Current State of AI-Generated Imaging
Artificial intelligence models that have the ability to recognize and process text and pictures, just as humans do, have emerged. In early 2021, artificial intelligence developed by OpenAI, a non-profit artificial intelligence research organization in the United States, showed its ability to draw a corresponding picture matched with a text input. In August of 2021, OpenAI also unveiled Codex, a software development tool that uses artificial intelligence to automatically code when people give commands in everyday language.
Using the artificial intelligence-based natural language processing model (GPT-3) developed by OpenAI, these tools show that computers have reached the level of understanding the content and context of speech just like humans, beyond performing explicit work orders. Until now, the ability to understand the meaning contained in pictures and text and express them in other forms has been regarded as a high-level cognitive ability that only human have, but that is a challenge artificial intelligence has started to take on.
In addition to solving old problems such as dog and cat identification, AI has been put to practical use, such as unlocking facial recognition, showing off ‘sight’ that is superior to humans. The smartphone photo management tool provides a function to automatically categorize and tag numerous photos according to content, such as characters and backgrounds.

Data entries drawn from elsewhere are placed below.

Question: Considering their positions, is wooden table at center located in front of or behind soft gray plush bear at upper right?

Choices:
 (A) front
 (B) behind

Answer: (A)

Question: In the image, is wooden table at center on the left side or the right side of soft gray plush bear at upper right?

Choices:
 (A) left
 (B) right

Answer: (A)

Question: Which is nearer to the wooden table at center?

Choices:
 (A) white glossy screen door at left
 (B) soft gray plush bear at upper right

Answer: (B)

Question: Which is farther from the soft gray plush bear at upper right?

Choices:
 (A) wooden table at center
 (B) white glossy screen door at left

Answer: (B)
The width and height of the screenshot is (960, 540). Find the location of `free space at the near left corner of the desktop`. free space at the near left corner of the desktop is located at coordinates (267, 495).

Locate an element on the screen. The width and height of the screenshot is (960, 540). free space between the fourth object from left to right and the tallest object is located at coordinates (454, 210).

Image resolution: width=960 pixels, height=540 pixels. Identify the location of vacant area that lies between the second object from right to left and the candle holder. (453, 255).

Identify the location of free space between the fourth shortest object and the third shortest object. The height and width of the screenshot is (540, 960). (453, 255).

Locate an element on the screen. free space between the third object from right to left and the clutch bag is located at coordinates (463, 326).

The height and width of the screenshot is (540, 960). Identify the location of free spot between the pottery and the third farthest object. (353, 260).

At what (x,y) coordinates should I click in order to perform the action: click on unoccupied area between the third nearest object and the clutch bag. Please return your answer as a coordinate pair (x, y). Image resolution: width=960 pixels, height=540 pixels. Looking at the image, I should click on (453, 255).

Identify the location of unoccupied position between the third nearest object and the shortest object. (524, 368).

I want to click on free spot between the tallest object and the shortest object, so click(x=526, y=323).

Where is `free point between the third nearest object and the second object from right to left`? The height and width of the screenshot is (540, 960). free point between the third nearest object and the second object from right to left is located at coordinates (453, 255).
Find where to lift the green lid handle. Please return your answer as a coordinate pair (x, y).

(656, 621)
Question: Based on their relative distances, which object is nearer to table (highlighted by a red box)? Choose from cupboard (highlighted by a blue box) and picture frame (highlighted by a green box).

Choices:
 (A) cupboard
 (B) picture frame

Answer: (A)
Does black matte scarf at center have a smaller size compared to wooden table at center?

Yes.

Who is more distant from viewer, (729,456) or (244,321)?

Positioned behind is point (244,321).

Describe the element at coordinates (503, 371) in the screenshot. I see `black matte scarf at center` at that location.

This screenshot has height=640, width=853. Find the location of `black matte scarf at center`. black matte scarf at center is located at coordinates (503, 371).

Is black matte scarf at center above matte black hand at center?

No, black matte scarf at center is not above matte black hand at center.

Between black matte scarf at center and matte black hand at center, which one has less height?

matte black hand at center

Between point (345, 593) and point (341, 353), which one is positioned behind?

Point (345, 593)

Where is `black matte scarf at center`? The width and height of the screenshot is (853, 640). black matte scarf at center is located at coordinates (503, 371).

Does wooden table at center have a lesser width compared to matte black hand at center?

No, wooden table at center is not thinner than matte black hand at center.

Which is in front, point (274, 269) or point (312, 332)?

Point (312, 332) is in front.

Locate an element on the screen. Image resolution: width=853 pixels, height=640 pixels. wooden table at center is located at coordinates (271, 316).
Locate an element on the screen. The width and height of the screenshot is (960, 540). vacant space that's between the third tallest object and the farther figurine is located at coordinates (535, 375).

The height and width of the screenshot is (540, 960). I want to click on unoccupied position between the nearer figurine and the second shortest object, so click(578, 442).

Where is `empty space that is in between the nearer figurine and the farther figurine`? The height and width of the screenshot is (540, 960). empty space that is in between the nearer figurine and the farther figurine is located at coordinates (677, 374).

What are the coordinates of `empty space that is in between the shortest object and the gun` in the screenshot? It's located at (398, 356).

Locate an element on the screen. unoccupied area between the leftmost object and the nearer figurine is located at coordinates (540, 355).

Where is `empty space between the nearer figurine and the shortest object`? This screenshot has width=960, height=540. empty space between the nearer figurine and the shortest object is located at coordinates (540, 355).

In 2016, Google disclosed a function on GitHub, which would call on artificial intelligence to automatically write photo descriptions using its machine learning system, TensorFlow. There was no need for people to look at each picture and enter their descriptions.
Google launched it in 2019 as a ‘Live Caption’ feature that automatically adds subtitles to videos on smartphones. Microsoft announced in October of 2020 that it had upgraded to human level by doubling the accuracy of its photo’s description automatic input. This function is installed in the app for the visually impaired and will be applied to MS’s Office tools such as Word and PowerPoint.
In January 2021, OpenAI unveiled ‘DALL-E’, artificial intelligence which automatically draws an image or picture when you input a sentence. Using an artificial intelligence natural language processing model and image recognition technology, images that have never been learned before are drawn only with inputted sentences. It is trained on a vast text-image dataset and trained to generate images from sentences.
The name ‘DALL-E’’ came from surrealist painter Salvador Dali and Pixar’s animation WALL-E combined. When text is entered in English on the website of DALL-E, it is exemplified in various pictures. When you input ‘avocado-shaped chair’ or ‘baby penguin emoji wearing a green shirt and yellow pants, a blue hat and red gloves’, various image samples are presented. Sentences that suggest non-real cases such as ‘a baby radish walking a dog in a ballet suit’ and ‘a turtle that looks like a giraffe’ are also implemented in various forms.
According to Open AI DALL-E can have an important and broad social impact. And they plan to study social issues such as the economic impact of the tool on a particular job or occupation, the potential for bias in results, and ethical issues in the long term.
The fact that artificial intelligence can recognize images and sentences in an integrated way like humans and freely cross-implement them shows that it has approached human cognition one step closer. Computers overtook humans in their sophisticated and fast computing power, but they were unable to “understand” like humans. Now we must admit that artificial intelligence showing a kind of context understanding ability through the integrated processing function of text and pictures would bring us a great deal of convenience, and it also foretells the occurrence of new social problems.